Não concordo que exista uma grande diferença entre o jornalismo tradicional e o online. O que existe é uma maior visibilidade de meios de comunicação que não são jornalismo (muitos assumidamente; outros, convenientemente, nem por isso) o que prejudica a imagem da imprensa. Acredito que são os governos e as entidades reguladoras que devem assegurar que os cidadãos tenham uma visibilidade imediata quando estão a ler um meio de comunicação social, para que possam confiar nos (nem sempre cumpridos, é certo) valores de verdade, isenção, independência, transparência e interesse público. Mas também é verdade que a ditadura do clickbait e a necessidade de ter tráfegos “apetitosos” para anunciantes leva alguns meios de comunicação social a caírem na tentação de terem conteúdos questionáveis do ponto de vista jornalístico. Ainda assim do meu ponto de vista isso não belisca o trabalho de qualidade da maior parte dos jornalistas destes órgãos.  Como cidadão, aceito que os jornais nos quais confio possam publicar “notícias” sobre relações entre figuras públicas, por questões de cumprimento de KPI’s e consequente financiamento. Apenas não as leio. Mas não me revejo num certo puritanismo, sobretudo de pessoas que não compram ou assinam jornais, e se apressam a vaticinar o fim do jornalismo só porque essas “notícias” coexistem num jornal com notícias de política, economia, sociedade e investigação jornalística. 

“Sou absolutamente contra a cultura de cancelamento porque, na maior parte dos casos, é desinformada e funciona por mimetização”

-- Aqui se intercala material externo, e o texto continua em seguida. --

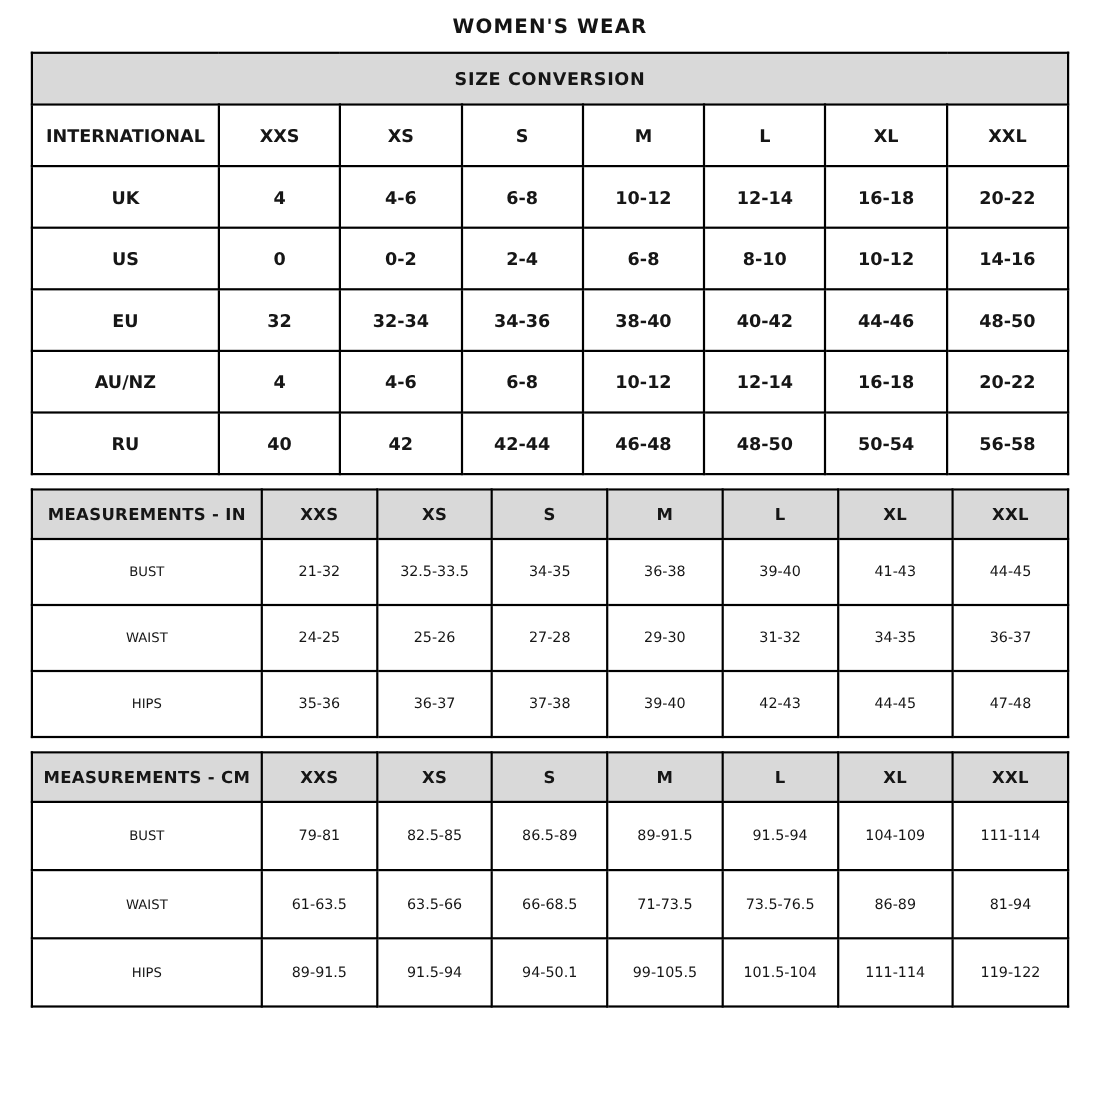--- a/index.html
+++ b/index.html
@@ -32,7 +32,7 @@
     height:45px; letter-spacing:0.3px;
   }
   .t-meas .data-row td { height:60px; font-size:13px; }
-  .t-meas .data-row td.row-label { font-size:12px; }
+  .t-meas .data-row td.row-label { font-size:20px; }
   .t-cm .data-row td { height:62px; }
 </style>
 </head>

Vê a cultura de cancelamento como uma forma legítima de activismo social que responsabiliza eficazmente as marcas e os indivíduos por comportamentos prejudiciais, ou vê-a como uma abordagem punitiva que suprime o diálogo e restringe a liberdade de expressão?

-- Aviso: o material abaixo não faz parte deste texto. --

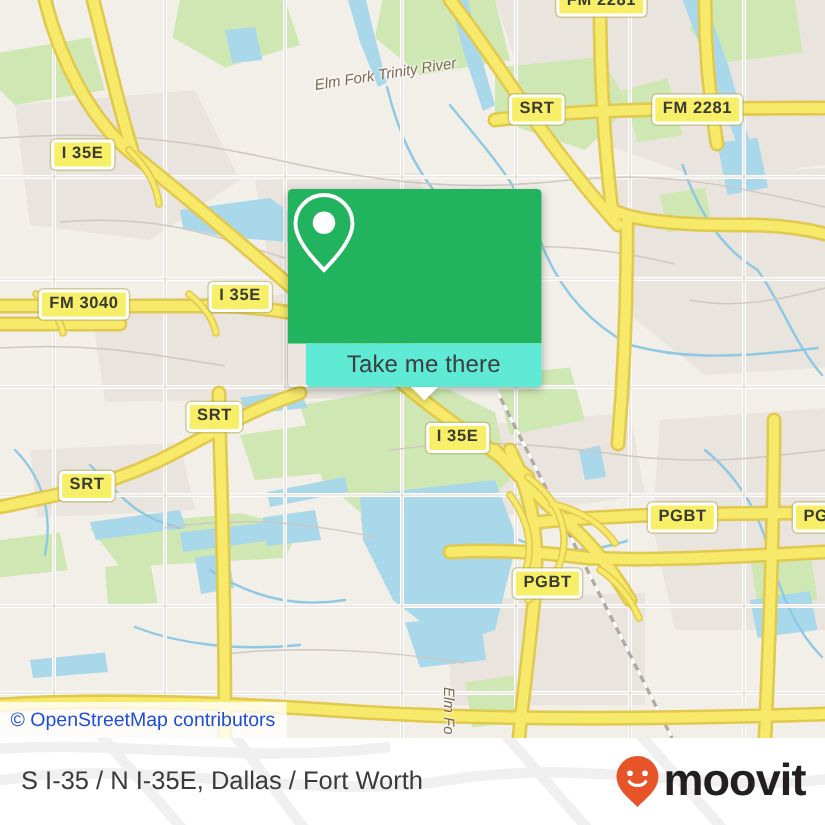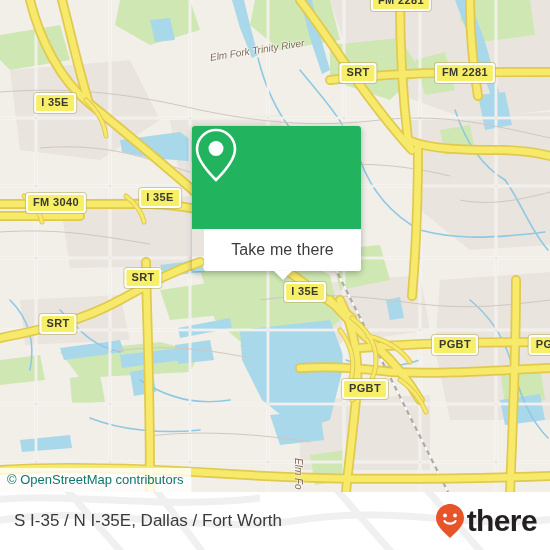--- a/index.html
+++ b/index.html
@@ -86,8 +86,8 @@
     display:flex;align-items:center;justify-content:center;
   }
   #callout-bottom{
-    height:42px;
-    background:#ffffff;
+    height:29px;
+    background:#5eead4;
     border-radius:0 0 3px 3px;
     display:flex;align-items:center;justify-content:center;
     position:relative;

Sou absolutamente contra a cultura de cancelamento porque, na maior parte dos casos, é desinformada e funciona por mimetização. Se me pergunta se gosto de ver um agressor sexual a perder todos os seus seguidores nas redes sociais, sim. Mas prefiro vê-lo ser punido em tribunal ou exposto na comunicação social, com contexto e factos. A cultura de cancelamento é perigosa e pode arruinar a vida de pessoas inocentes, simplesmente com base em rumores ou numa visão diferente sobre um tema. Isto porque vive de uma mentalidade de multidão e de uma tendência de avaliar os outros com base nas nossas crenças morais ou ideológicas. Acho que devemos rejeitar a ideia de que a cultura de cancelamento é uma forma de ativismo social, porque os riscos são bem maiores do que os benefícios, sobretudo à luz do que já falei sobre o fenómeno de pessoas pouco informadas tomarem posição sobre temas relativamente aos quais pouco sabem.

Como é que o envolvimento da Pure em causas sociais e nas artes molda a sua missão e impacto globais? Pode dar exemplos de projectos ou iniciativas específicas em que a agência tenha apoiado ativamente? Que papel desempenham estes projectos na promoção dos objectivos da agência e de que forma reflectem o compromisso da Pure com a excelência profissional e a responsabilidade social?

Não pensamos o nosso envolvimento nestas áreas como ferramenta para moldar a nossa missão, mas como uma parte normal da nossa atividade, seja pela via de projetos pro bono, projetos de responsabilidade social que desenvolvemos para clientes ou simplesmente para clientes da área cultural. É evidente que os envolvimentos pro bono representam um compromisso cívico com causas e iniciativas em que acreditamos, mas também como vitaminas que nos permitem ver crescer projetos sem músculo financeiro para terem a visibilidade que merecem. 

“os envolvimentos pro bono representam um compromisso cívico com causas e iniciativas em que acreditamos, mas também como vitaminas que nos permitem ver crescer projetos sem músculo financeiro para terem a visibilidade que merecem”

Já trabalhámos projetos ligados à saúde infantil, oncologia, festivais de world music, cultura urbana, transformação ambiental, exposições de arte contemporânea, promoção da participação política e cívica, entre outros.